Just because it’s not hockey season yet doesn’t mean we’re letting the hockey players off the hook, either. What they did was morally wrong, and it reflected badly on the entire school. There were three of them, and only two guys from the football team: that’s a power play! Every hockey player knows how important it is to convert when you’re a man up. The athletic department recommends that they be immediately suspended from having to take classes so that they can do some extra drilling.
The athletic department isn’t just going to slap a band-aid on this situation. This brawl highlighted a deeper, more serious problem in our athletic culture itself: not enough hustle.

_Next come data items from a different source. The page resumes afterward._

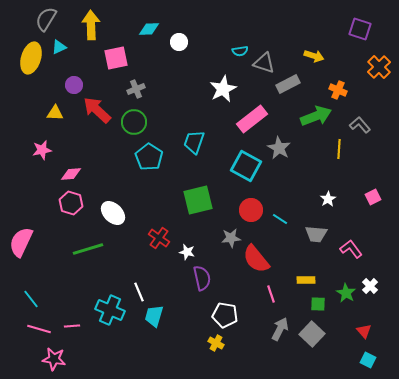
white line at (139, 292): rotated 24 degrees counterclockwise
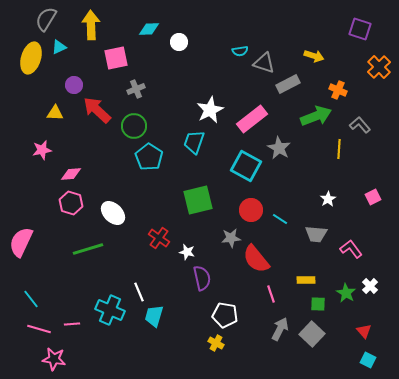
white star at (223, 89): moved 13 px left, 21 px down
green circle at (134, 122): moved 4 px down
pink line at (72, 326): moved 2 px up
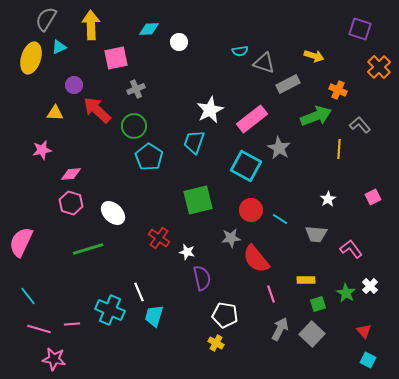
cyan line at (31, 299): moved 3 px left, 3 px up
green square at (318, 304): rotated 21 degrees counterclockwise
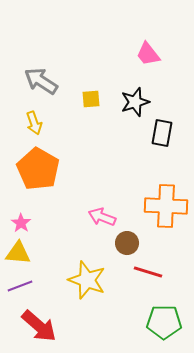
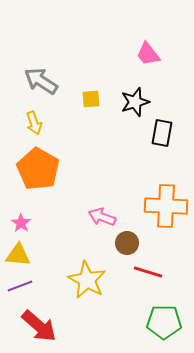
yellow triangle: moved 2 px down
yellow star: rotated 9 degrees clockwise
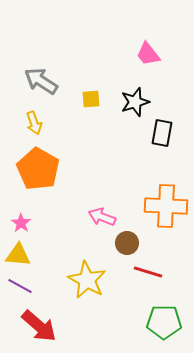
purple line: rotated 50 degrees clockwise
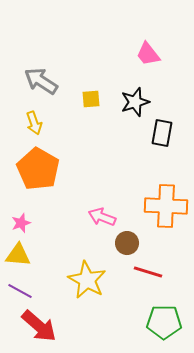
pink star: rotated 18 degrees clockwise
purple line: moved 5 px down
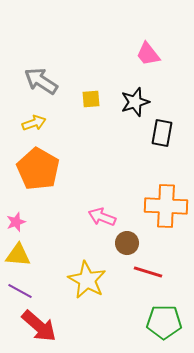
yellow arrow: rotated 90 degrees counterclockwise
pink star: moved 5 px left, 1 px up
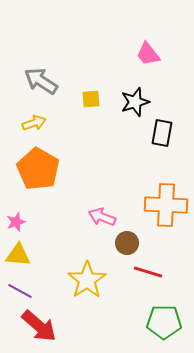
orange cross: moved 1 px up
yellow star: rotated 9 degrees clockwise
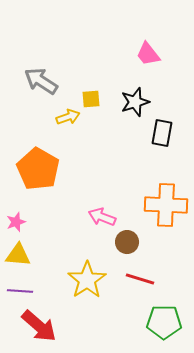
yellow arrow: moved 34 px right, 6 px up
brown circle: moved 1 px up
red line: moved 8 px left, 7 px down
purple line: rotated 25 degrees counterclockwise
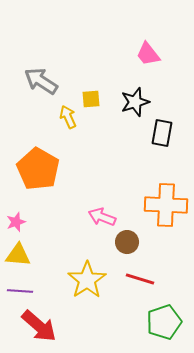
yellow arrow: rotated 95 degrees counterclockwise
green pentagon: rotated 20 degrees counterclockwise
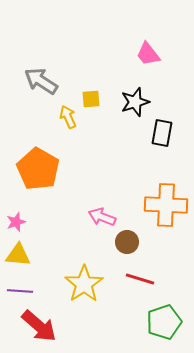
yellow star: moved 3 px left, 4 px down
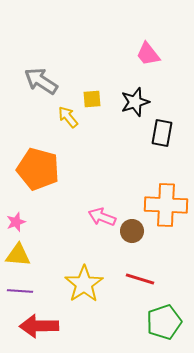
yellow square: moved 1 px right
yellow arrow: rotated 15 degrees counterclockwise
orange pentagon: rotated 15 degrees counterclockwise
brown circle: moved 5 px right, 11 px up
red arrow: rotated 138 degrees clockwise
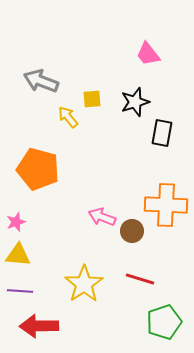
gray arrow: rotated 12 degrees counterclockwise
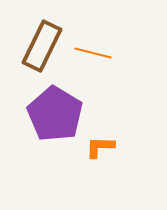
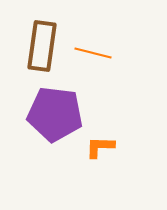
brown rectangle: rotated 18 degrees counterclockwise
purple pentagon: rotated 24 degrees counterclockwise
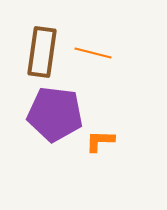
brown rectangle: moved 6 px down
orange L-shape: moved 6 px up
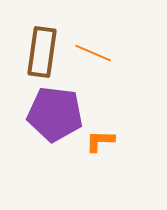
orange line: rotated 9 degrees clockwise
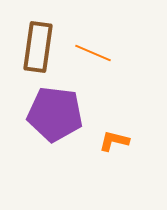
brown rectangle: moved 4 px left, 5 px up
orange L-shape: moved 14 px right; rotated 12 degrees clockwise
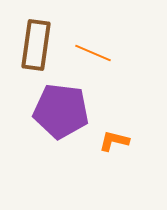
brown rectangle: moved 2 px left, 2 px up
purple pentagon: moved 6 px right, 3 px up
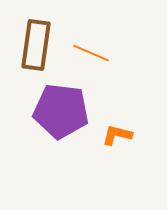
orange line: moved 2 px left
orange L-shape: moved 3 px right, 6 px up
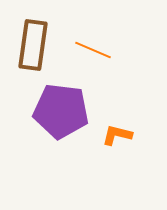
brown rectangle: moved 3 px left
orange line: moved 2 px right, 3 px up
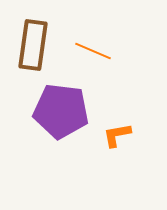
orange line: moved 1 px down
orange L-shape: rotated 24 degrees counterclockwise
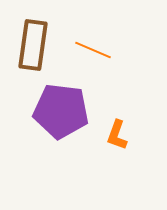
orange line: moved 1 px up
orange L-shape: rotated 60 degrees counterclockwise
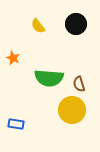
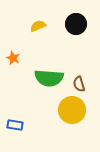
yellow semicircle: rotated 105 degrees clockwise
blue rectangle: moved 1 px left, 1 px down
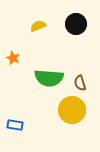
brown semicircle: moved 1 px right, 1 px up
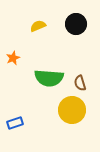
orange star: rotated 24 degrees clockwise
blue rectangle: moved 2 px up; rotated 28 degrees counterclockwise
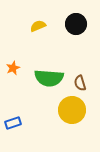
orange star: moved 10 px down
blue rectangle: moved 2 px left
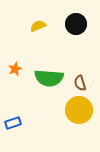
orange star: moved 2 px right, 1 px down
yellow circle: moved 7 px right
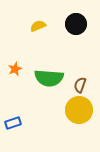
brown semicircle: moved 2 px down; rotated 35 degrees clockwise
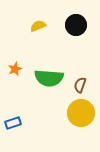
black circle: moved 1 px down
yellow circle: moved 2 px right, 3 px down
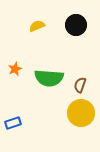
yellow semicircle: moved 1 px left
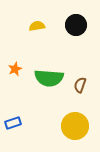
yellow semicircle: rotated 14 degrees clockwise
yellow circle: moved 6 px left, 13 px down
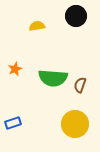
black circle: moved 9 px up
green semicircle: moved 4 px right
yellow circle: moved 2 px up
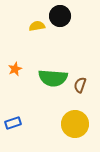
black circle: moved 16 px left
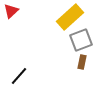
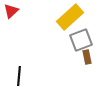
brown rectangle: moved 5 px right, 5 px up; rotated 24 degrees counterclockwise
black line: rotated 36 degrees counterclockwise
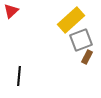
yellow rectangle: moved 1 px right, 3 px down
brown rectangle: rotated 40 degrees clockwise
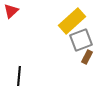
yellow rectangle: moved 1 px right, 1 px down
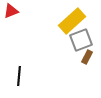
red triangle: rotated 21 degrees clockwise
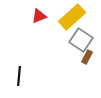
red triangle: moved 28 px right, 5 px down
yellow rectangle: moved 4 px up
gray square: rotated 35 degrees counterclockwise
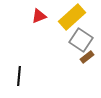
brown rectangle: rotated 24 degrees clockwise
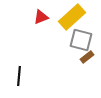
red triangle: moved 2 px right, 1 px down
gray square: rotated 20 degrees counterclockwise
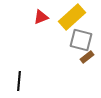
black line: moved 5 px down
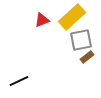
red triangle: moved 1 px right, 3 px down
gray square: rotated 25 degrees counterclockwise
black line: rotated 60 degrees clockwise
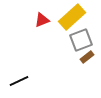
gray square: rotated 10 degrees counterclockwise
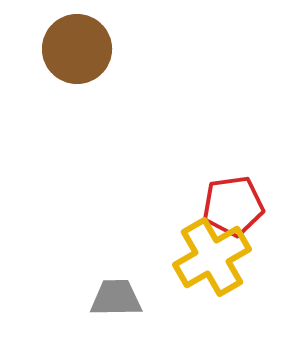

All five of our brawlers brought their A-game in the opening minutes, breaching the peace, destroying property, and the like, but when the cops showed up, did they flee the scene? Did they resist arrest? No. They let the rule of law back into the game in the second half. That’s not the kind of play that brings in donation money.
We also think it’s important for our athletic department report to address the $3500 dollars worth of property damage to Gourmet Heaven. The idea that this destruction reflects poorly on Yale is ridiculous – after all, it’s not like any Yale students are going to have to pay for it. If people are looking for something to complain about, it should be the New Haven Police Department – it took them a full week before they remembered that athletes are above the law and dropped all their charges.
While this report has wrapped up most of the key disciplinary issues, there’s no reason to think that Yale Athletics shouldn’t keep moving forward – this is only the tip of the iceberg. In fact, we’d like to conclude this report not by answering a question, but by asking one.
With all this going on, where was men’s lacrosse?
David Litt might be Yale Record president but he hasn’t yet climaxed in his journalistic career. He’s waiting for that call from Playboy summoning him to the heavens.